- _SET PROBLEM_
Reproduce the material below word for word, starting at the line that contains "genus: Dichorisandra" and ending at the line that contains "catalogue / barcode: US 1390107". Include both of those lines.

^^^^^^^^^^^^^^^^

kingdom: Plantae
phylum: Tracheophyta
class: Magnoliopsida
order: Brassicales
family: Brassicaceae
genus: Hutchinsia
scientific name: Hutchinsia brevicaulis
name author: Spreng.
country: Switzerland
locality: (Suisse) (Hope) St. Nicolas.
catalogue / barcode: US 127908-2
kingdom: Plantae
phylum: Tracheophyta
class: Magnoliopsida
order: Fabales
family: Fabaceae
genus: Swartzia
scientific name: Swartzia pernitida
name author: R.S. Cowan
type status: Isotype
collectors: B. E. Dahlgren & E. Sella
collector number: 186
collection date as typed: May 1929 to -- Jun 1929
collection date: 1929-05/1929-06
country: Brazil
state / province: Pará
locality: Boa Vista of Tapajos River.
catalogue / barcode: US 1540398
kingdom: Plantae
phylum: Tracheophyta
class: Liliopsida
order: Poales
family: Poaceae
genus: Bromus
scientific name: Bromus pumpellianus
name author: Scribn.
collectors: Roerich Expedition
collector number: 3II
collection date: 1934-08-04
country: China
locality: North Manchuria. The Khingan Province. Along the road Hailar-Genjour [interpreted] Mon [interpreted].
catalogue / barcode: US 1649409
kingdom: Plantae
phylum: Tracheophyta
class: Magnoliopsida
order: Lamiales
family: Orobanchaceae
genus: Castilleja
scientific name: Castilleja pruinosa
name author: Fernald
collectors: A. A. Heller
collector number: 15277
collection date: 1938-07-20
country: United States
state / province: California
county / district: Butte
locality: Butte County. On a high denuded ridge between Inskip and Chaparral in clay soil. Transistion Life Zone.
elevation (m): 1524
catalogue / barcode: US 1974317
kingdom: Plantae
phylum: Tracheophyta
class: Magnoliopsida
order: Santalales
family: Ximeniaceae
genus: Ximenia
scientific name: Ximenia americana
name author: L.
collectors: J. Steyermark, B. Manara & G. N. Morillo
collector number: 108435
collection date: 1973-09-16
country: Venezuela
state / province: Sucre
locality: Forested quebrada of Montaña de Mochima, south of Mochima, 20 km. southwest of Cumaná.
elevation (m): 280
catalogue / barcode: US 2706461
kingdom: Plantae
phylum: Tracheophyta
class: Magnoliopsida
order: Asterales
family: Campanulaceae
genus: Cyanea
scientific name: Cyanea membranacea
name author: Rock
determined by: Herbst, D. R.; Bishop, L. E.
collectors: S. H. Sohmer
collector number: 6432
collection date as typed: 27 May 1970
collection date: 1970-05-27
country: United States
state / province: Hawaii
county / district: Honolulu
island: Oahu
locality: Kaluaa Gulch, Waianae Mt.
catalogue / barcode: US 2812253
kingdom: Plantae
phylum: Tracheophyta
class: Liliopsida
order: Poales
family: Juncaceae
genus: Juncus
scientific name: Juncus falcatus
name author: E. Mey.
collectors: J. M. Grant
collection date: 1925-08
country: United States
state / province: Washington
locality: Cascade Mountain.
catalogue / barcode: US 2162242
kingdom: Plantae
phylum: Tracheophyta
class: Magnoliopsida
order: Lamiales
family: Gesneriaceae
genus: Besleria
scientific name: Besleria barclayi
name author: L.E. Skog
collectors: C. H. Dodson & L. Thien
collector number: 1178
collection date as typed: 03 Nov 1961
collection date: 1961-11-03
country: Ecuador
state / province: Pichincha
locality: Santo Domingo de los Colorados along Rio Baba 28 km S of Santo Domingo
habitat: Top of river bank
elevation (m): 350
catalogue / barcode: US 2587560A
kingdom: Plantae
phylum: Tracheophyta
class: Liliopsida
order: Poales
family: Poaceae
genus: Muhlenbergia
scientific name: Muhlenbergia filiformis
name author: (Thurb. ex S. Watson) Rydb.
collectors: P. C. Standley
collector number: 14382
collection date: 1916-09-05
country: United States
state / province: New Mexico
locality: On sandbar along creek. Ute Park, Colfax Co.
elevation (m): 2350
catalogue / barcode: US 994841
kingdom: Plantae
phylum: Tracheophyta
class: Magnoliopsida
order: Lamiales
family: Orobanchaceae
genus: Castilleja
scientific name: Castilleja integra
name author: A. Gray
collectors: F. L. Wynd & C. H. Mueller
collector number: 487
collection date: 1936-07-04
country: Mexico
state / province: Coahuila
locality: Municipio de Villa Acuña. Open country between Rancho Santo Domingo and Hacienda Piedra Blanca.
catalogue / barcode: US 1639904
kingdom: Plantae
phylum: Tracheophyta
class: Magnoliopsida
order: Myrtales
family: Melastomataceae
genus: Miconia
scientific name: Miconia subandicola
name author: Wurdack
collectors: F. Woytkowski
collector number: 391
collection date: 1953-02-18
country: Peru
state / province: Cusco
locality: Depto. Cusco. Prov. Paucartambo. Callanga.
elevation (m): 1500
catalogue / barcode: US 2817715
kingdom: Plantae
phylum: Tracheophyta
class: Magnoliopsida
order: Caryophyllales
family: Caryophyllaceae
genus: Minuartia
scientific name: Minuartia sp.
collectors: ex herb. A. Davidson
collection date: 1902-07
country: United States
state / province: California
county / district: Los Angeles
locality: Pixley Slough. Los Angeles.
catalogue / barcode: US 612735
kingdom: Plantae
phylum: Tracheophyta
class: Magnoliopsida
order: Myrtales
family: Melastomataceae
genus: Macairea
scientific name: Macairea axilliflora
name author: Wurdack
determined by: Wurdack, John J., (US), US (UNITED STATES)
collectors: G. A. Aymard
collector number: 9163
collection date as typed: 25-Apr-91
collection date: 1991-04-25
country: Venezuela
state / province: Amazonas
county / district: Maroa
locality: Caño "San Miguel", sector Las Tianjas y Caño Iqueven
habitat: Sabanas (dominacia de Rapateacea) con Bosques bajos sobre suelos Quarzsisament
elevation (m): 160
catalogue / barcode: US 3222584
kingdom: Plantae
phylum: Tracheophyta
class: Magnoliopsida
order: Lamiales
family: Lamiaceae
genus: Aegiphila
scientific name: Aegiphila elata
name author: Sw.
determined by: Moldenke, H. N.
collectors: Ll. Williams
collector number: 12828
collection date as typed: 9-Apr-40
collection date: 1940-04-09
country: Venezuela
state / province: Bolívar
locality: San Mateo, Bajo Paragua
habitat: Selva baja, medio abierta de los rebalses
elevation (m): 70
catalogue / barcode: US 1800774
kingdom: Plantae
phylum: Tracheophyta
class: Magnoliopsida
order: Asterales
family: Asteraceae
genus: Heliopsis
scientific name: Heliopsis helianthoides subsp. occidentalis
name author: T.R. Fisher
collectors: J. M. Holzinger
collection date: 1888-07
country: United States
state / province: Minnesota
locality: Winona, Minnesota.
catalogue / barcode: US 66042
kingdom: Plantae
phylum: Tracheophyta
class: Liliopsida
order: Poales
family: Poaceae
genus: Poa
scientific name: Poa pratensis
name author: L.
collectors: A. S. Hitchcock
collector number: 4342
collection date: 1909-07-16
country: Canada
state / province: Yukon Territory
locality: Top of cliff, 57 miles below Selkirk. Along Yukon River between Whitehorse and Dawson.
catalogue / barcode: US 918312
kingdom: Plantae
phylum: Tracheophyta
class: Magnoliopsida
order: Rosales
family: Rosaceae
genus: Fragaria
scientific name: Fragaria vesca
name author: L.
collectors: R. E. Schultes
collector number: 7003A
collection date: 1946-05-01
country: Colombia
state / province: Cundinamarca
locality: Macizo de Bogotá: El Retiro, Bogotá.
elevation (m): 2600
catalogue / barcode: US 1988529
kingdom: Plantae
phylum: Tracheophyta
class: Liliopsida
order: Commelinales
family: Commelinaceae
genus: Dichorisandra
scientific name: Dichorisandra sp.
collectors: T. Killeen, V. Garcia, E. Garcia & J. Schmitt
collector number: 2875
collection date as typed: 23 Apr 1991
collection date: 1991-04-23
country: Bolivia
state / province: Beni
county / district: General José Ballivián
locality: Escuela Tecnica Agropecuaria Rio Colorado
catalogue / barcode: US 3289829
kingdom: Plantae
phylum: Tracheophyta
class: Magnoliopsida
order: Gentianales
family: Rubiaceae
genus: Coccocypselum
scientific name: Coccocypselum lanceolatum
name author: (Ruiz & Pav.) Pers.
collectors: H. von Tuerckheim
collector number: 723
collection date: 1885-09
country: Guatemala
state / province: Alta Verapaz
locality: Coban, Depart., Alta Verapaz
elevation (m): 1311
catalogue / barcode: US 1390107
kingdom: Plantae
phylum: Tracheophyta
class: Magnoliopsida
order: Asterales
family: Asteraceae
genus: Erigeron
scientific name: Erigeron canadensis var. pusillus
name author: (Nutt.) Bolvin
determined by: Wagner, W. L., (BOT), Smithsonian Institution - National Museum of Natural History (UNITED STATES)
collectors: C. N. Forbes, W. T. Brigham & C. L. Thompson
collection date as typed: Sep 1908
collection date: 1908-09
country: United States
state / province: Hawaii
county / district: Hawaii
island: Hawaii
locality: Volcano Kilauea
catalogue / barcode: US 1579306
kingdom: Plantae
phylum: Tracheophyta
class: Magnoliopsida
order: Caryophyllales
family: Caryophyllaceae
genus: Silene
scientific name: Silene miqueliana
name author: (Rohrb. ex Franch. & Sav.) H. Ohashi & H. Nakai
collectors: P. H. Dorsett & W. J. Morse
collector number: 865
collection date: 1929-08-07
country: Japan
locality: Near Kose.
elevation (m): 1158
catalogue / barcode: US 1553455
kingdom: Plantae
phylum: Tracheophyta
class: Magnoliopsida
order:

^^^^^^^^^^^^^^^^

- _ANSWER TO THE EXERCISE_
genus: Dichorisandra
scientific name: Dichorisandra sp.
collectors: T. Killeen, V. Garcia, E. Garcia & J. Schmitt
collector number: 2875
collection date as typed: 23 Apr 1991
collection date: 1991-04-23
country: Bolivia
state / province: Beni
county / district: General José Ballivián
locality: Escuela Tecnica Agropecuaria Rio Colorado
catalogue / barcode: US 3289829
kingdom: Plantae
phylum: Tracheophyta
class: Magnoliopsida
order: Gentianales
family: Rubiaceae
genus: Coccocypselum
scientific name: Coccocypselum lanceolatum
name author: (Ruiz & Pav.) Pers.
collectors: H. von Tuerckheim
collector number: 723
collection date: 1885-09
country: Guatemala
state / province: Alta Verapaz
locality: Coban, Depart., Alta Verapaz
elevation (m): 1311
catalogue / barcode: US 1390107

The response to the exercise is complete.